## Task statement
The expected response is the full set of records, unchanged.

## Input material

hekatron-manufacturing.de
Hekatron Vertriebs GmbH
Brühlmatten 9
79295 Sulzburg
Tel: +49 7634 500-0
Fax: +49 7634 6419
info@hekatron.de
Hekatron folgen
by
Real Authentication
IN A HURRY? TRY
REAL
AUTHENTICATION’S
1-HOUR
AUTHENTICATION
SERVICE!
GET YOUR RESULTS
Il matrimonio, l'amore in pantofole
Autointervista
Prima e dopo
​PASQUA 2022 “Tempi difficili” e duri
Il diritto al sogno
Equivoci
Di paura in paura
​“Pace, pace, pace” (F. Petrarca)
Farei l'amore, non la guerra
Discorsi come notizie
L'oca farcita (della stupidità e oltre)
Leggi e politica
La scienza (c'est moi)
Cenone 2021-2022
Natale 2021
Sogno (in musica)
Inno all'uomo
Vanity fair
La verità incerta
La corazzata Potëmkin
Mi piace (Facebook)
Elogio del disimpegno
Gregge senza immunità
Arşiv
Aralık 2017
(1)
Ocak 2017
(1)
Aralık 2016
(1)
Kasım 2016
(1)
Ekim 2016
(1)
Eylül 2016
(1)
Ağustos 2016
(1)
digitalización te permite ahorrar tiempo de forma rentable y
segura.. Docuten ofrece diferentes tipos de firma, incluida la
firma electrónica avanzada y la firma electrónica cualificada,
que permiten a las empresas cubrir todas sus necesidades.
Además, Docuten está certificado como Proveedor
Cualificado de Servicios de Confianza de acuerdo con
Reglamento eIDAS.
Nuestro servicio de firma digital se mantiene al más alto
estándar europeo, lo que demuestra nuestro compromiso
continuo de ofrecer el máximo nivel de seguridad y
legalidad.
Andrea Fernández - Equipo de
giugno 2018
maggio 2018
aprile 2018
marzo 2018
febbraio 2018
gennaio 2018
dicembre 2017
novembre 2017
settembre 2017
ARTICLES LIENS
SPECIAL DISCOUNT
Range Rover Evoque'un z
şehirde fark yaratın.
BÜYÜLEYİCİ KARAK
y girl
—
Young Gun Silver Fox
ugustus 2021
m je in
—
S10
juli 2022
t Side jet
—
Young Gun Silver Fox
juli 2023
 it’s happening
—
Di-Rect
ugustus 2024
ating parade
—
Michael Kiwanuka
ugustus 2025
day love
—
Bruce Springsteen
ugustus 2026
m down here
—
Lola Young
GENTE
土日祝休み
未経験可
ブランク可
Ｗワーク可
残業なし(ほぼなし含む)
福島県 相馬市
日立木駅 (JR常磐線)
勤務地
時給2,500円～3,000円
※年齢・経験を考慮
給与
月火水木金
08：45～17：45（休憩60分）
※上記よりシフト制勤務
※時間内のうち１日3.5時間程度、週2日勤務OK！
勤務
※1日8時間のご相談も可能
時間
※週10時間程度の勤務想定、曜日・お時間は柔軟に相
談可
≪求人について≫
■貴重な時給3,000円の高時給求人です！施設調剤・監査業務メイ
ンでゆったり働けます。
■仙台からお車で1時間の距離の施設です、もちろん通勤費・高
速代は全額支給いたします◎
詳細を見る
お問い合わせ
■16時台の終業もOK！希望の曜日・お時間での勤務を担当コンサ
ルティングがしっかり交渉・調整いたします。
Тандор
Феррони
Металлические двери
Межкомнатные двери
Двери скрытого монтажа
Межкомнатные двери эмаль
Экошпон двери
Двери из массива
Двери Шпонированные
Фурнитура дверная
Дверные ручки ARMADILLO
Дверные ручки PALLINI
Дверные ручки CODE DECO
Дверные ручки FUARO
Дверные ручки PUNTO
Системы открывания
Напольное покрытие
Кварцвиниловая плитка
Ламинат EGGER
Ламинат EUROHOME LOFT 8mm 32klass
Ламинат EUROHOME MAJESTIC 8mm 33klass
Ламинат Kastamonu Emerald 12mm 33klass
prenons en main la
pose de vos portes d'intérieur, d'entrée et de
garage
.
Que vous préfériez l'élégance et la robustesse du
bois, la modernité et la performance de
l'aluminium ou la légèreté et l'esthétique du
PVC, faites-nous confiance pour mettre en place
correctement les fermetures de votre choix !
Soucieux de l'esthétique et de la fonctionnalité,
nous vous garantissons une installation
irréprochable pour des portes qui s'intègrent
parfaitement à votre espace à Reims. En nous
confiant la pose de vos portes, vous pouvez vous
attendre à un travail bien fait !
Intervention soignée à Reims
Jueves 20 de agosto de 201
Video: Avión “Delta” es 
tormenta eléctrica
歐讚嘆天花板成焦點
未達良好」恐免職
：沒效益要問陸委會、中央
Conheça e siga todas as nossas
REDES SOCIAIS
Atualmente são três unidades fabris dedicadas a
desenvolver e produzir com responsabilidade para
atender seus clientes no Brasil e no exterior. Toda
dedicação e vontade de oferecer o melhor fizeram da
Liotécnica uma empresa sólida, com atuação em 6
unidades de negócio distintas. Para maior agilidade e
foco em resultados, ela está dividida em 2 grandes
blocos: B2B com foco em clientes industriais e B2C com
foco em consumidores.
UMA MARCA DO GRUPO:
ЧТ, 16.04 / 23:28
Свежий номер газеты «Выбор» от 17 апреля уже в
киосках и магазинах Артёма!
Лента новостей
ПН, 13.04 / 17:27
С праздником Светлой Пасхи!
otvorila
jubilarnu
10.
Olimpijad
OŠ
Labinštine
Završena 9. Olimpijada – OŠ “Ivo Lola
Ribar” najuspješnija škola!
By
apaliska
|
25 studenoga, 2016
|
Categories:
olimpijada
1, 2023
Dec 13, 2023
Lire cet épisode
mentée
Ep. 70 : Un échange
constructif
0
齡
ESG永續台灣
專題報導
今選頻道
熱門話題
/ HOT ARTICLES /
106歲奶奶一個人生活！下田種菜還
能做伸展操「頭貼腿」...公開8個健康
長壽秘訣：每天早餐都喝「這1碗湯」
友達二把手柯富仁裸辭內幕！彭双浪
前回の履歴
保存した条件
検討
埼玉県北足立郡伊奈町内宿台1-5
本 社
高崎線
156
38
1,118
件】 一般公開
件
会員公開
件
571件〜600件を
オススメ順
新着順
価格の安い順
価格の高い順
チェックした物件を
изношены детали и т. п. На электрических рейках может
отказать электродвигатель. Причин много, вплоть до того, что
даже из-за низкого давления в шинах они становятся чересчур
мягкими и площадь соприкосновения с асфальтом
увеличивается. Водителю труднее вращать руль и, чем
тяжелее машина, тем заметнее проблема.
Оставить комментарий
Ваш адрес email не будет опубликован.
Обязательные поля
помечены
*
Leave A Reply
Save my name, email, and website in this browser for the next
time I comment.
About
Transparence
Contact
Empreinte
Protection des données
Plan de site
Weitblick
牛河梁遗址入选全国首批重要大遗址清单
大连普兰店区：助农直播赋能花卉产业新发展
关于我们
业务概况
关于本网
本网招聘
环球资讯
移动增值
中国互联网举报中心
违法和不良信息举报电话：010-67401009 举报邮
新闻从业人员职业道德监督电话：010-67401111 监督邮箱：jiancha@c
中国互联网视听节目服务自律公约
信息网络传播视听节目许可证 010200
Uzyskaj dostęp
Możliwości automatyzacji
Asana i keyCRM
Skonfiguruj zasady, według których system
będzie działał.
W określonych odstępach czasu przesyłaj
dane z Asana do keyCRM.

## Answer box
hekatron-manufacturing.de
Hekatron Vertriebs GmbH
Brühlmatten 9
79295 Sulzburg
Tel: +49 7634 500-0
Fax: +49 7634 6419
info@hekatron.de
Hekatron folgen
by
Real Authentication
IN A HURRY? TRY
REAL
AUTHENTICATION’S
1-HOUR
AUTHENTICATION
SERVICE!
GET YOUR RESULTS
Il matrimonio, l'amore in pantofole
Autointervista
Prima e dopo
​PASQUA 2022 “Tempi difficili” e duri
Il diritto al sogno
Equivoci
Di paura in paura
​“Pace, pace, pace” (F. Petrarca)
Farei l'amore, non la guerra
Discorsi come notizie
L'oca farcita (della stupidità e oltre)
Leggi e politica
La scienza (c'est moi)
Cenone 2021-2022
Natale 2021
Sogno (in musica)
Inno all'uomo
Vanity fair
La verità incerta
La corazzata Potëmkin
Mi piace (Facebook)
Elogio del disimpegno
Gregge senza immunità
Arşiv
Aralık 2017
(1)
Ocak 2017
(1)
Aralık 2016
(1)
Kasım 2016
(1)
Ekim 2016
(1)
Eylül 2016
(1)
Ağustos 2016
(1)
digitalización te permite ahorrar tiempo de forma rentable y
segura.. Docuten ofrece diferentes tipos de firma, incluida la
firma electrónica avanzada y la firma electrónica cualificada,
que permiten a las empresas cubrir todas sus necesidades.
Además, Docuten está certificado como Proveedor
Cualificado de Servicios de Confianza de acuerdo con
Reglamento eIDAS.
Nuestro servicio de firma digital se mantiene al más alto
estándar europeo, lo que demuestra nuestro compromiso
continuo de ofrecer el máximo nivel de seguridad y
legalidad.
Andrea Fernández - Equipo de
giugno 2018
maggio 2018
aprile 2018
marzo 2018
febbraio 2018
gennaio 2018
dicembre 2017
novembre 2017
settembre 2017
ARTICLES LIENS
SPECIAL DISCOUNT
Range Rover Evoque'un z
şehirde fark yaratın.
BÜYÜLEYİCİ KARAK
y girl
—
Young Gun Silver Fox
ugustus 2021
m je in
—
S10
juli 2022
t Side jet
—
Young Gun Silver Fox
juli 2023
 it’s happening
—
Di-Rect
ugustus 2024
ating parade
—
Michael Kiwanuka
ugustus 2025
day love
—
Bruce Springsteen
ugustus 2026
m down here
—
Lola Young
GENTE
土日祝休み
未経験可
ブランク可
Ｗワーク可
残業なし(ほぼなし含む)
福島県 相馬市
日立木駅 (JR常磐線)
勤務地
時給2,500円～3,000円
※年齢・経験を考慮
給与
月火水木金
08：45～17：45（休憩60分）
※上記よりシフト制勤務
※時間内のうち１日3.5時間程度、週2日勤務OK！
勤務
※1日8時間のご相談も可能
時間
※週10時間程度の勤務想定、曜日・お時間は柔軟に相
談可
≪求人について≫
■貴重な時給3,000円の高時給求人です！施設調剤・監査業務メイ
ンでゆったり働けます。
■仙台からお車で1時間の距離の施設です、もちろん通勤費・高
速代は全額支給いたします◎
詳細を見る
お問い合わせ
■16時台の終業もOK！希望の曜日・お時間での勤務を担当コンサ
ルティングがしっかり交渉・調整いたします。
Тандор
Феррони
Металлические двери
Межкомнатные двери
Двери скрытого монтажа
Межкомнатные двери эмаль
Экошпон двери
Двери из массива
Двери Шпонированные
Фурнитура дверная
Дверные ручки ARMADILLO
Дверные ручки PALLINI
Дверные ручки CODE DECO
Дверные ручки FUARO
Дверные ручки PUNTO
Системы открывания
Напольное покрытие
Кварцвиниловая плитка
Ламинат EGGER
Ламинат EUROHOME LOFT 8mm 32klass
Ламинат EUROHOME MAJESTIC 8mm 33klass
Ламинат Kastamonu Emerald 12mm 33klass
prenons en main la
pose de vos portes d'intérieur, d'entrée et de
garage
.
Que vous préfériez l'élégance et la robustesse du
bois, la modernité et la performance de
l'aluminium ou la légèreté et l'esthétique du
PVC, faites-nous confiance pour mettre en place
correctement les fermetures de votre choix !
Soucieux de l'esthétique et de la fonctionnalité,
nous vous garantissons une installation
irréprochable pour des portes qui s'intègrent
parfaitement à votre espace à Reims. En nous
confiant la pose de vos portes, vous pouvez vous
attendre à un travail bien fait !
Intervention soignée à Reims
Jueves 20 de agosto de 201
Video: Avión “Delta” es 
tormenta eléctrica
歐讚嘆天花板成焦點
未達良好」恐免職
：沒效益要問陸委會、中央
Conheça e siga todas as nossas
REDES SOCIAIS
Atualmente são três unidades fabris dedicadas a
desenvolver e produzir com responsabilidade para
atender seus clientes no Brasil e no exterior. Toda
dedicação e vontade de oferecer o melhor fizeram da
Liotécnica uma empresa sólida, com atuação em 6
unidades de negócio distintas. Para maior agilidade e
foco em resultados, ela está dividida em 2 grandes
blocos: B2B com foco em clientes industriais e B2C com
foco em consumidores.
UMA MARCA DO GRUPO:
ЧТ, 16.04 / 23:28
Свежий номер газеты «Выбор» от 17 апреля уже в
киосках и магазинах Артёма!
Лента новостей
ПН, 13.04 / 17:27
С праздником Светлой Пасхи!
otvorila
jubilarnu
10.
Olimpijad
OŠ
Labinštine
Završena 9. Olimpijada – OŠ “Ivo Lola
Ribar” najuspješnija škola!
By
apaliska
|
25 studenoga, 2016
|
Categories:
olimpijada
1, 2023
Dec 13, 2023
Lire cet épisode
mentée
Ep. 70 : Un échange
constructif
0
齡
ESG永續台灣
專題報導
今選頻道
熱門話題
/ HOT ARTICLES /
106歲奶奶一個人生活！下田種菜還
能做伸展操「頭貼腿」...公開8個健康
長壽秘訣：每天早餐都喝「這1碗湯」
友達二把手柯富仁裸辭內幕！彭双浪
前回の履歴
保存した条件
検討
埼玉県北足立郡伊奈町内宿台1-5
本 社
高崎線
156
38
1,118
件】 一般公開
件
会員公開
件
571件〜600件を
オススメ順
新着順
価格の安い順
価格の高い順
チェックした物件を
изношены детали и т. п. На электрических рейках может
отказать электродвигатель. Причин много, вплоть до того, что
даже из-за низкого давления в шинах они становятся чересчур
мягкими и площадь соприкосновения с асфальтом
увеличивается. Водителю труднее вращать руль и, чем
тяжелее машина, тем заметнее проблема.
Оставить комментарий
Ваш адрес email не будет опубликован.
Обязательные поля
помечены
*
Leave A Reply
Save my name, email, and website in this browser for the next
time I comment.
About
Transparence
Contact
Empreinte
Protection des données
Plan de site
Weitblick
牛河梁遗址入选全国首批重要大遗址清单
大连普兰店区：助农直播赋能花卉产业新发展
关于我们
业务概况
关于本网
本网招聘
环球资讯
移动增值
中国互联网举报中心
违法和不良信息举报电话：010-67401009 举报邮
新闻从业人员职业道德监督电话：010-67401111 监督邮箱：jiancha@c
中国互联网视听节目服务自律公约
信息网络传播视听节目许可证 010200
Uzyskaj dostęp
Możliwości automatyzacji
Asana i keyCRM
Skonfiguruj zasady, według których system
będzie działał.
W określonych odstępach czasu przesyłaj
dane z Asana do keyCRM.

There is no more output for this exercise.